Non seulement les anciens combattants avaient perdu l'illusion de l'invincibilité de l’autorité coloniale, mais un ressentiment envers les Français s’est développé, rapidement récupéré par les politiciens nationalistes malgaches. Ainsi, lorsque la révolte éclata en mars 1947, de nombreux vétérans prirent la tête de groupes rebelles, forts de leur expérience de la guerre et leur volonté de rompre les liens qui unissaient d'autres vétérans africains à la France.

Dans la région Sofia, les révoltés nationalistes comptaient dans leurs rangs les soldats Mahafaly et Levintsy, tous deux natifs de Maroadabo, situé dans le canton d’Antsakabary (Bealanana). Le Tirailleur de 2ème classe Levintsy a participé au débarquement raté de Dakar en 1940.

À Mananjary, deux anciens combattants figurent parmi les combattants nationalistes avec Ralaivao Joseph. Se référer également aux recherches de Bernardin Radaniarson.

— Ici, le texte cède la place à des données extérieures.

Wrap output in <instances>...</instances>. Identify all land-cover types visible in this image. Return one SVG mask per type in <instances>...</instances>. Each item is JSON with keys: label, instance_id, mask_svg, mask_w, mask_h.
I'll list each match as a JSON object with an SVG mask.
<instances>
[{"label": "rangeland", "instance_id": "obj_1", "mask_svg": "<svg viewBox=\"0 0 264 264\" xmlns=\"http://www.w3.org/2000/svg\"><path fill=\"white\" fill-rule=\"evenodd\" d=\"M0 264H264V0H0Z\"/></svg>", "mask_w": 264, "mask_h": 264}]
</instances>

"Ce ne sont pas les Français de France qui ont gagné la guerre mais nous, les Africains...". Ce seront les mots de la fin. Ils sont de Joseph Rasoamoza, un ancien combattant de la Seconde guerre mondiale, dans le film “Tirailleurs malgaches” de Bernard Simon, un documentaire qui part à la recherche de ces oubliés de l’histoire après leur retour d’Europe.